▶ **Exercise requirements**
**a)** From the NCS market text below, list the ways potential new entrants are said to have prior NCS experience.
**b)** Decide whether each statement agrees with the NCS market text below, answering yes or no and quoting the words that settle it. (i) The merger mentioned was between Det norske oljeselskap and BP Norge. (ii) Potential new entrants are typically funded through public equity backing. (iii) Some smaller entities are shifting from acquiring assets toward organic growth through exploration.

The current NCS market offers several (confirmed and assumed) asset and corporate opportunities. Certain international majors are believed to be among the sellers; the question is whether this is a signal that they are looking for a possible exit or down-scaling of activities on the NCS. Additionally, several European utility and energy companies are believed to be sales candidates. Finally, there is a significant increase in the willingness to consider 'structural solutions' - an interest believed to be sparked by the merger between Det norske oljeselskap and BP Norge and the post-announcement share price rally. A common characteristic of most of the corporates for sale is that they hold at least one high-quality asset, which in a normal market would be fairly easily sold. In addition, interests in several development and production assets are currently marketed.
At present, a number of potential new entrants are known to be considering both asset and corporate acquisitions. These are typically entities with solid funding through strong private equity backing that are looking to acquire discounted reserves for development or production. Another common feature of these companies is prior NCS experience, through management, previous activity on the NCS or previous interest in entering the NCS. Additionally, some of the smaller entities are believed to be changing profile from a strategy of organic growth through exploration to looking to acquire development or production assets.

▶ **Source material**
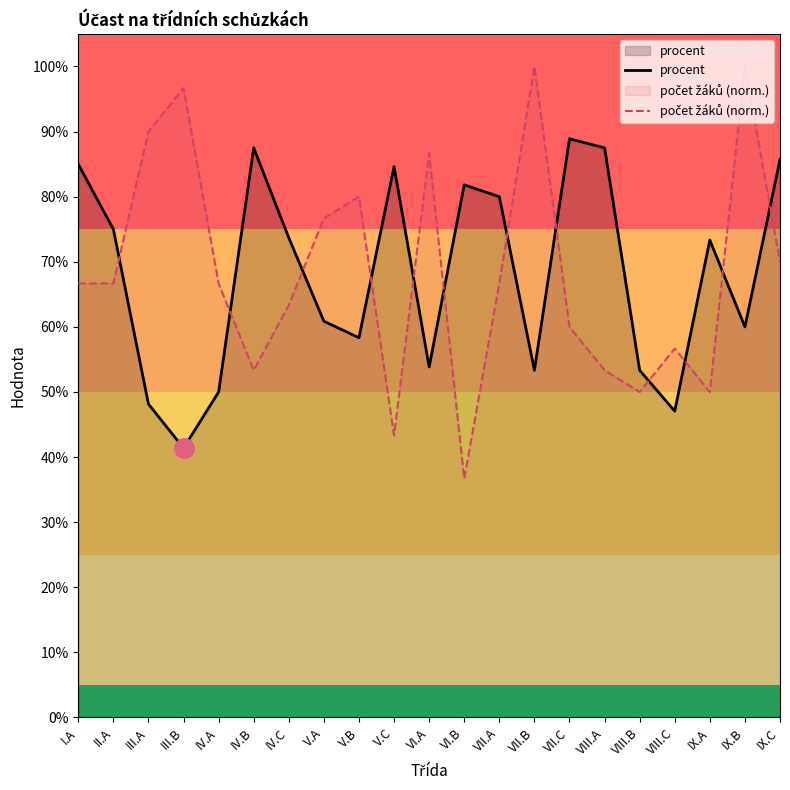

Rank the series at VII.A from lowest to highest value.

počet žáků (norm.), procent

▶ **Answers for the tasks**
**a)**
- Management
- Previous activity on the NCS
- Previous interest in entering the NCS

**b)**
(i) Yes: "the merger between Det norske oljeselskap and BP Norge"
(ii) No: "solid funding through strong private equity backing"
(iii) No: "changing profile from a strategy of organic growth through exploration to looking to acquire development or production assets"